Goal of the exercise:
In the copy, include no pictures. Reproduce the rest of the entries exactly.

Task data:
_ _ _ _ _ _ _

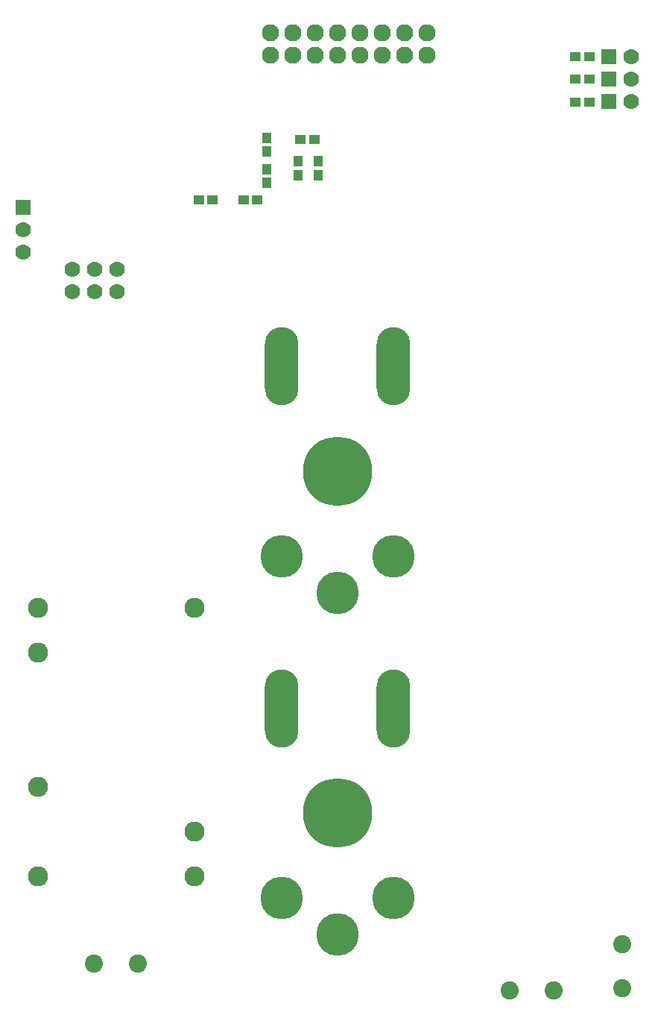
<source format=gbs>
*
*
G04 PADS 9.3.1 Build Number: 456998 generated Gerber (RS-274-X) file*
G04 PC Version=2.1*
*
%IN "remoteMonitor.pcb"*%
*
%MOIN*%
*
%FSLAX35Y35*%
*
*
*
*
G04 PC Standard Apertures*
*
*
G04 Thermal Relief Aperture macro.*
%AMTER*
1,1,$1,0,0*
1,0,$1-$2,0,0*
21,0,$3,$4,0,0,45*
21,0,$3,$4,0,0,135*
%
*
*
G04 Annular Aperture macro.*
%AMANN*
1,1,$1,0,0*
1,0,$2,0,0*
%
*
*
G04 Odd Aperture macro.*
%AMODD*
1,1,$1,0,0*
1,0,$1-0.005,0,0*
%
*
*
G04 PC Custom Aperture Macros*
*
*
*
*
*
*
G04 PC Aperture Table*
*
%ADD010C,0.001*%
%ADD032R,0.048X0.04*%
%ADD034C,0.08087*%
%ADD046R,0.04X0.048*%
%ADD092C,0.07*%
%ADD096R,0.07X0.07*%
%ADD113C,0.19*%
%ADD115C,0.07693*%
%ADD125O,0.15X0.35*%
%ADD126C,0.31*%
%ADD127C,0.09*%
*
*
*
*
G04 PC Circuitry*
G04 Layer Name remoteMonitor.pcb - circuitry*
%LPD*%
*
*
G04 PC Custom Flashes*
G04 Layer Name remoteMonitor.pcb - flashes*
%LPD*%
*
*
G04 PC Circuitry*
G04 Layer Name remoteMonitor.pcb - circuitry*
%LPD*%
*
G54D10*
G54D32*
G01X233400Y493500D03*
X239600D03*
X207900Y466500D03*
X214100D03*
X187900D03*
X194100D03*
X362600Y510000D03*
X356400D03*
X362600Y520500D03*
X356400D03*
X362600Y530500D03*
X356400D03*
G54D34*
X377500Y133843D03*
Y114157D03*
X160843Y125000D03*
X141157D03*
X346843Y113000D03*
X327157D03*
G54D46*
X218500Y480100D03*
Y473900D03*
Y487900D03*
Y494100D03*
X232500Y477400D03*
Y483600D03*
X241500D03*
Y477400D03*
G54D92*
X151500Y435500D03*
Y425500D03*
X141500Y435500D03*
Y425500D03*
X131500Y435500D03*
Y425500D03*
X381500Y510500D03*
Y520500D03*
Y530500D03*
X109500Y453000D03*
Y443000D03*
G54D96*
X371500Y510500D03*
Y520500D03*
Y530500D03*
X109500Y463000D03*
G54D113*
X225000Y307200D03*
X275000D03*
X250000Y290700D03*
X225000Y154400D03*
X275000D03*
X250000Y137900D03*
G54D115*
X220000Y531043D03*
Y541043D03*
X230000Y531043D03*
Y541043D03*
X240000Y531043D03*
Y541043D03*
X250000Y531043D03*
Y541043D03*
X260000Y531043D03*
Y541043D03*
X270000Y531043D03*
Y541043D03*
X280000Y531043D03*
Y541043D03*
X290000Y531043D03*
Y541043D03*
G54D125*
X275000Y239200D03*
X225000D03*
X275000Y392000D03*
X225000D03*
G54D126*
X250000Y192350D03*
Y345150D03*
G54D127*
X186000Y164000D03*
Y184000D03*
Y284000D03*
X116000D03*
Y264000D03*
Y204000D03*
Y164000D03*
X0Y0D02*
M02*

</source>
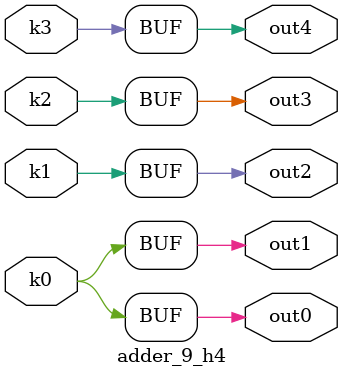
<source format=v>
module adder_9(pi0, pi1, pi2, pi3, pi4, pi5, pi6, pi7, pi8, po0, po1, po2, po3, po4);
input pi0, pi1, pi2, pi3, pi4, pi5, pi6, pi7, pi8;
output po0, po1, po2, po3, po4;
wire k0, k1, k2, k3;
adder_9_w4 DUT1 (pi0, pi1, pi2, pi3, pi4, pi5, pi6, pi7, pi8, k0, k1, k2, k3);
adder_9_h4 DUT2 (k0, k1, k2, k3, po0, po1, po2, po3, po4);
endmodule

module adder_9_w4(in0, in1, in2, in3, in4, in5, in6, in7, in8, k0, k1, k2, k3);
input in0, in1, in2, in3, in4, in5, in6, in7, in8;
output k0, k1, k2, k3;
assign k0 =   ((~in5 ^ in1) & ((((in8 & (in4 | ~in0)) | (in4 & ~in0)) & (in6 | in2) & (in7 | in3)) | (in7 & in3 & (in6 | in2)) | (in6 & in2))) | (((~in4 & in0) | (~in8 & (~in4 | in0))) & (in5 ^ in1) & (~in6 | ~in2) & (~in7 | ~in3)) | ((in5 ^ in1) & ((~in6 & ~in2) | (~in7 & ~in3 & (~in6 | ~in2))));
assign k1 =   ((~in6 ^ in2) & ((((in8 & (in4 | ~in0)) | (in4 & ~in0)) & (in7 | in3)) | (in7 & in3))) | (((~in4 & in0) | (~in8 & (~in4 | in0))) & (~in7 | ~in3) & (in6 ^ in2)) | (~in7 & ~in3 & (in6 ^ in2));
assign k2 =   ((~in7 ^ in3) & ((in8 & (in4 | ~in0)) | (in4 & ~in0))) | (((~in4 & in0) | (~in8 & (~in4 | in0))) & (in7 ^ in3));
assign k3 =   in8 ? (in4 ^ in0) : (~in4 ^ in0);
endmodule

module adder_9_h4(k0, k1, k2, k3, out0, out1, out2, out3, out4);
input k0, k1, k2, k3;
output out0, out1, out2, out3, out4;
assign out0 = k0;
assign out1 = k0;
assign out2 = k1;
assign out3 = k2;
assign out4 = k3;
endmodule

</source>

_ _ _ _ _ _ _

Problem solution:
<source format=gbs>
*
*
G04 PADS 9.3.1 Build Number: 456998 generated Gerber (RS-274-X) file*
G04 PC Version=2.1*
*
%IN "remoteMonitor.pcb"*%
*
%MOIN*%
*
%FSLAX35Y35*%
*
*
*
*
G04 PC Standard Apertures*
*
*
G04 Thermal Relief Aperture macro.*
%AMTER*
1,1,$1,0,0*
1,0,$1-$2,0,0*
21,0,$3,$4,0,0,45*
21,0,$3,$4,0,0,135*
%
*
*
G04 Annular Aperture macro.*
%AMANN*
1,1,$1,0,0*
1,0,$2,0,0*
%
*
*
G04 Odd Aperture macro.*
%AMODD*
1,1,$1,0,0*
1,0,$1-0.005,0,0*
%
*
*
G04 PC Custom Aperture Macros*
*
*
*
*
*
*
G04 PC Aperture Table*
*
%ADD010C,0.001*%
%ADD032R,0.048X0.04*%
%ADD034C,0.08087*%
%ADD046R,0.04X0.048*%
%ADD092C,0.07*%
%ADD096R,0.07X0.07*%
%ADD113C,0.19*%
%ADD115C,0.07693*%
%ADD125O,0.15X0.35*%
%ADD126C,0.31*%
%ADD127C,0.09*%
*
*
*
*
G04 PC Circuitry*
G04 Layer Name remoteMonitor.pcb - circuitry*
%LPD*%
*
*
G04 PC Custom Flashes*
G04 Layer Name remoteMonitor.pcb - flashes*
%LPD*%
*
*
G04 PC Circuitry*
G04 Layer Name remoteMonitor.pcb - circuitry*
%LPD*%
*
G54D10*
G54D32*
G01X233400Y493500D03*
X239600D03*
X207900Y466500D03*
X214100D03*
X187900D03*
X194100D03*
X362600Y510000D03*
X356400D03*
X362600Y520500D03*
X356400D03*
X362600Y530500D03*
X356400D03*
G54D34*
X377500Y133843D03*
Y114157D03*
X160843Y125000D03*
X141157D03*
X346843Y113000D03*
X327157D03*
G54D46*
X218500Y480100D03*
Y473900D03*
Y487900D03*
Y494100D03*
X232500Y477400D03*
Y483600D03*
X241500D03*
Y477400D03*
G54D92*
X151500Y435500D03*
Y425500D03*
X141500Y435500D03*
Y425500D03*
X131500Y435500D03*
Y425500D03*
X381500Y510500D03*
Y520500D03*
Y530500D03*
X109500Y453000D03*
Y443000D03*
G54D96*
X371500Y510500D03*
Y520500D03*
Y530500D03*
X109500Y463000D03*
G54D113*
X225000Y307200D03*
X275000D03*
X250000Y290700D03*
X225000Y154400D03*
X275000D03*
X250000Y137900D03*
G54D115*
X220000Y531043D03*
Y541043D03*
X230000Y531043D03*
Y541043D03*
X240000Y531043D03*
Y541043D03*
X250000Y531043D03*
Y541043D03*
X260000Y531043D03*
Y541043D03*
X270000Y531043D03*
Y541043D03*
X280000Y531043D03*
Y541043D03*
X290000Y531043D03*
Y541043D03*
G54D125*
X275000Y239200D03*
X225000D03*
X275000Y392000D03*
X225000D03*
G54D126*
X250000Y192350D03*
Y345150D03*
G54D127*
X186000Y164000D03*
Y184000D03*
Y284000D03*
X116000D03*
Y264000D03*
Y204000D03*
Y164000D03*
X0Y0D02*
M02*

</source>
<source format=v>
module adder_9(pi0, pi1, pi2, pi3, pi4, pi5, pi6, pi7, pi8, po0, po1, po2, po3, po4);
input pi0, pi1, pi2, pi3, pi4, pi5, pi6, pi7, pi8;
output po0, po1, po2, po3, po4;
wire k0, k1, k2, k3;
adder_9_w4 DUT1 (pi0, pi1, pi2, pi3, pi4, pi5, pi6, pi7, pi8, k0, k1, k2, k3);
adder_9_h4 DUT2 (k0, k1, k2, k3, po0, po1, po2, po3, po4);
endmodule

module adder_9_w4(in0, in1, in2, in3, in4, in5, in6, in7, in8, k0, k1, k2, k3);
input in0, in1, in2, in3, in4, in5, in6, in7, in8;
output k0, k1, k2, k3;
assign k0 =   ((~in5 ^ in1) & ((((in8 & (in4 | ~in0)) | (in4 & ~in0)) & (in6 | in2) & (in7 | in3)) | (in7 & in3 & (in6 | in2)) | (in6 & in2))) | (((~in4 & in0) | (~in8 & (~in4 | in0))) & (in5 ^ in1) & (~in6 | ~in2) & (~in7 | ~in3)) | ((in5 ^ in1) & ((~in6 & ~in2) | (~in7 & ~in3 & (~in6 | ~in2))));
assign k1 =   ((~in6 ^ in2) & ((((in8 & (in4 | ~in0)) | (in4 & ~in0)) & (in7 | in3)) | (in7 & in3))) | (((~in4 & in0) | (~in8 & (~in4 | in0))) & (~in7 | ~in3) & (in6 ^ in2)) | (~in7 & ~in3 & (in6 ^ in2));
assign k2 =   ((~in7 ^ in3) & ((in8 & (in4 | ~in0)) | (in4 & ~in0))) | (((~in4 & in0) | (~in8 & (~in4 | in0))) & (in7 ^ in3));
assign k3 =   in8 ? (in4 ^ in0) : (~in4 ^ in0);
endmodule

module adder_9_h4(k0, k1, k2, k3, out0, out1, out2, out3, out4);
input k0, k1, k2, k3;
output out0, out1, out2, out3, out4;
assign out0 = k0;
assign out1 = k0;
assign out2 = k1;
assign out3 = k2;
assign out4 = k3;
endmodule

</source>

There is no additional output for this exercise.